To do:
Every line below between the one holding "camera: 45 degrees left, 0 degrees up" and the one holding "(415, 390) = (479, 343): headphones", inclusive, should be copied exactly, and no other line.

(Task data)

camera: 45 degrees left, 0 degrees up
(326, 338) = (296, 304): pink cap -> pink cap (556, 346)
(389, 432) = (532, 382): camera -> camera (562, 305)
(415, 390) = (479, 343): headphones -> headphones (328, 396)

(End Task data)
(Task data)

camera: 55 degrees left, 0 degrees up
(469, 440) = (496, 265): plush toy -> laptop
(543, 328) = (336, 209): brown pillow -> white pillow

(End Task data)

Task answer:
camera: 45 degrees left, 0 degrees up
(326, 338) = (296, 304): pink cap -> pink cap (556, 346)
(389, 432) = (532, 382): camera -> camera (562, 305)
(415, 390) = (479, 343): headphones -> headphones (328, 396)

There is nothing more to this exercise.